Saturday, January 17, 2015

Armature

You first learned about armatures in an eighth-grade electric shop class, where aspects of the physical world were happening so fast, you could scarcely take them all in, much less begin to draw comparisons.  An armature plays an important part in an electric motor by carrying current at certain times.  

In actual fact, this was the class where you learned the difference between motor and engine, using them interchangeably until Mr. White shook his head, no.  In additional fact, this was the beginning point for you about the use of armature in story.

You next heard the word used in an art appreciation class, where armature became the supportive structure about which a sculpting or construction was wrapped.  Listening to the teacher, Miss Parcels, describing the winding of medium and media about the armature, you still didn't have the ability to see far enough ahead to make the use of it you do now.  But you were impressed with the process, knew it was important to keep in mind.

Something you wrote in an essay test,using the concept of an armature having things wrapped about it, brought you a red circle from the teacher and a good! in the margin.  It was normal then and now for you to be suspicious of such markings, but the memory of that particular good! has remained with you, perhaps because of another metaphor you picked up from that electric shop class.  

This is the concept of iron filings being drawn to a magnet.  If you happened to have a horseshoe-shaped magnet in your possession, you could in fact turn the ends of said magnet upward, place a sheet of writing paper over the protruding ends, dump some iron filings on the paper, then watch the iron filings rearrange themselves in a demonstration of magnetic waves.

The cycles of connection have moved forward, bringing you past eighth-grade electric shop into Mr.
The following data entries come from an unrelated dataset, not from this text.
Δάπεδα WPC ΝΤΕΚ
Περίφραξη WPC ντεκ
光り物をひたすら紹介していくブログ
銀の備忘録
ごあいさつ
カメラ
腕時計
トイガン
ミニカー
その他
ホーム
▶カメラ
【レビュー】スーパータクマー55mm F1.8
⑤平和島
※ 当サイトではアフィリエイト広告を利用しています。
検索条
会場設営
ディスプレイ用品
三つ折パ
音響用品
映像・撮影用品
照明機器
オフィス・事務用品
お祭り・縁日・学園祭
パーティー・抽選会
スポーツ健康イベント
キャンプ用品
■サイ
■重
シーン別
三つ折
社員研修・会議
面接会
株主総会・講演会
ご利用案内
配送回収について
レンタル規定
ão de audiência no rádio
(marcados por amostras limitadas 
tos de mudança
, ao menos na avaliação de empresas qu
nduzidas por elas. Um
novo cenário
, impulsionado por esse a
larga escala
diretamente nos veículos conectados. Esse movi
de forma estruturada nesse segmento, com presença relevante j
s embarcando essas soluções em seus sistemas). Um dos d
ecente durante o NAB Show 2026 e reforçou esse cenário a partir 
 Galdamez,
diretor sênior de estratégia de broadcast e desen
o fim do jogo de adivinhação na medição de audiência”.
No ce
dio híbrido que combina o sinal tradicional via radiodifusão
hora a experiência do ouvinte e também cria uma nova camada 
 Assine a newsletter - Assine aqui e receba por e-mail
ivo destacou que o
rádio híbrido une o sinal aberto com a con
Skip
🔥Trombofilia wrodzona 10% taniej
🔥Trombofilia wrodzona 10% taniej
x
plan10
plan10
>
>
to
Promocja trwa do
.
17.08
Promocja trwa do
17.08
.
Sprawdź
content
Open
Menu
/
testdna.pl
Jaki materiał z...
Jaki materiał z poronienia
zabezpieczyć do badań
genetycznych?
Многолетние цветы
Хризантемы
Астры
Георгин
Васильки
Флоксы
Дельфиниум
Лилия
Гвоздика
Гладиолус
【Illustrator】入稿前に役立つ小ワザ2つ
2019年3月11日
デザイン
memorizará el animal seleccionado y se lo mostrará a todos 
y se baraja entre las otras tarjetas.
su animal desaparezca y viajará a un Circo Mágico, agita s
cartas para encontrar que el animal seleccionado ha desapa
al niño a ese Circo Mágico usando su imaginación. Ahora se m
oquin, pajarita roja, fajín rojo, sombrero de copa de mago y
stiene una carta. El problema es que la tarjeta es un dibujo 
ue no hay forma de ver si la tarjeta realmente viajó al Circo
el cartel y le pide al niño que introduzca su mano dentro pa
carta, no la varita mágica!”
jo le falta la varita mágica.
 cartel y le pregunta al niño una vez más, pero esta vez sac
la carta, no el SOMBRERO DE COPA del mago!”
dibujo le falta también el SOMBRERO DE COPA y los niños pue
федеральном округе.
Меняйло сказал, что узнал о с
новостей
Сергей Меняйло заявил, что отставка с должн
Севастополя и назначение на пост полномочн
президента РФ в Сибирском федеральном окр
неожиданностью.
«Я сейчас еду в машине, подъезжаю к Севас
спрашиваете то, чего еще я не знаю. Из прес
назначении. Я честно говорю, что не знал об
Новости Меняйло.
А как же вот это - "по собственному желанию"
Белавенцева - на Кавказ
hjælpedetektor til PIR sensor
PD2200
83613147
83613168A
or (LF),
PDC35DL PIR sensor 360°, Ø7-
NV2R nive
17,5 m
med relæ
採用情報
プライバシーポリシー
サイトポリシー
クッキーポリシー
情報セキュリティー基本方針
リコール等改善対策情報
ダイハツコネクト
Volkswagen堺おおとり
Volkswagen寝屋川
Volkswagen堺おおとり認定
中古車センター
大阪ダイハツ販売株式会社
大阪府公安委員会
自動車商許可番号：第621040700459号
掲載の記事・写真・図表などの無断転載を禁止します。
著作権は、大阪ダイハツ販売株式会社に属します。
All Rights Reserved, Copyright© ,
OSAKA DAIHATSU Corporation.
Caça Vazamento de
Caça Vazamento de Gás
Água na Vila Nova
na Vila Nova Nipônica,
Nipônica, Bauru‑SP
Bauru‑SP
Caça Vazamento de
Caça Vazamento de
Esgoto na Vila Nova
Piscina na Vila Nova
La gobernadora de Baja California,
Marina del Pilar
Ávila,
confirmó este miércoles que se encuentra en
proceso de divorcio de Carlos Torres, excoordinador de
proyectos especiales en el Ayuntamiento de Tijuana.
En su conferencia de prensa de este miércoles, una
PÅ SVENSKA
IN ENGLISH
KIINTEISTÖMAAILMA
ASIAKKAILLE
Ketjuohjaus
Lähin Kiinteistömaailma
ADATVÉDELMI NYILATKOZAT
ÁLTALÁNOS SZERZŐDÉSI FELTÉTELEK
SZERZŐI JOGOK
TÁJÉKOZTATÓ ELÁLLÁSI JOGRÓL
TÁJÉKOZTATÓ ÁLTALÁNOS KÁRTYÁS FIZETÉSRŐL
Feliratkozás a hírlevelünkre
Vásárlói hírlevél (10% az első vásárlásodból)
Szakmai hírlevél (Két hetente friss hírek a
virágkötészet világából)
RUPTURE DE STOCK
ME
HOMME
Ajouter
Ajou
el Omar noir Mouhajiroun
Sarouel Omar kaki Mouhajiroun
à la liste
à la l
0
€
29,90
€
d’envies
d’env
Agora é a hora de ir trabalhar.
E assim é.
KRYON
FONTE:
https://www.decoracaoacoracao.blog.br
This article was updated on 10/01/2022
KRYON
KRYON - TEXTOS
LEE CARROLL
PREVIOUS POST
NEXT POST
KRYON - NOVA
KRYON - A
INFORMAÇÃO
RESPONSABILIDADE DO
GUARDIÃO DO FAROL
Quick's creative writing class, and your exposure to certain responsibilities incumbent on the writer when creating characters.  The eleventh-grade you had finally found a place to bring armature home to stay.  Creating a character is wrapping media about an armature.  

The electric motor and the artistry of sculpting or papier-mache merged.  A well-constructed character hummed with the electric energy of a motor.  A yanked-off-the-street character had no dimension, no energy, nothing but words of description, leaving you as a dog-paddle writer in a pool of Australian crawl and butterfly swimmers, able to keep afloat, but an obvious huffer and puffer.

Character is one of the most important elements in a story, an observation you believed for the longest time was the most important.  Used properly, character gives you actual story.  Proper use becomes this:  Story results when two or more characters appear, each considering himself or herself to be right.

Before you knew this, your narratives were not yet true stories, they were encounters, perhaps even episodes.  Story begins when a character yearns for something to the point of being impatient, even desperate for it--now  The more impatient and desperate the character becomes, the more the character believes the time has come to acquire or achieve the goal, now, by any means, including means that extend beyond fair or legal.  All these traits, qualities, and conditions must be wrapped about the armature of such characters.

Thus the armature for most characters has something to do with desire.  This means you start with an armature of desire or need, electrified to the point of yearning.  The wrappings of yearning call for layers of focus bordering on fixations or compulsions which leak through their wrappings to the point where the leak convinces the character that this yearning can no longer be contained.  If the character does not get the goal or begin an organized attempt to secure the goal, then there will be disaster.

Start with the armature, then begin wrapping.  Some characters are so wound up that they cannot see through the layers in order to recognize the thing yearned for.  Often it is some accident, some inadvertent collision or association that triggers the recognition.  Then the character realizes the hold over him or her the yearned for result holds.

Then the fun, and the story, begins.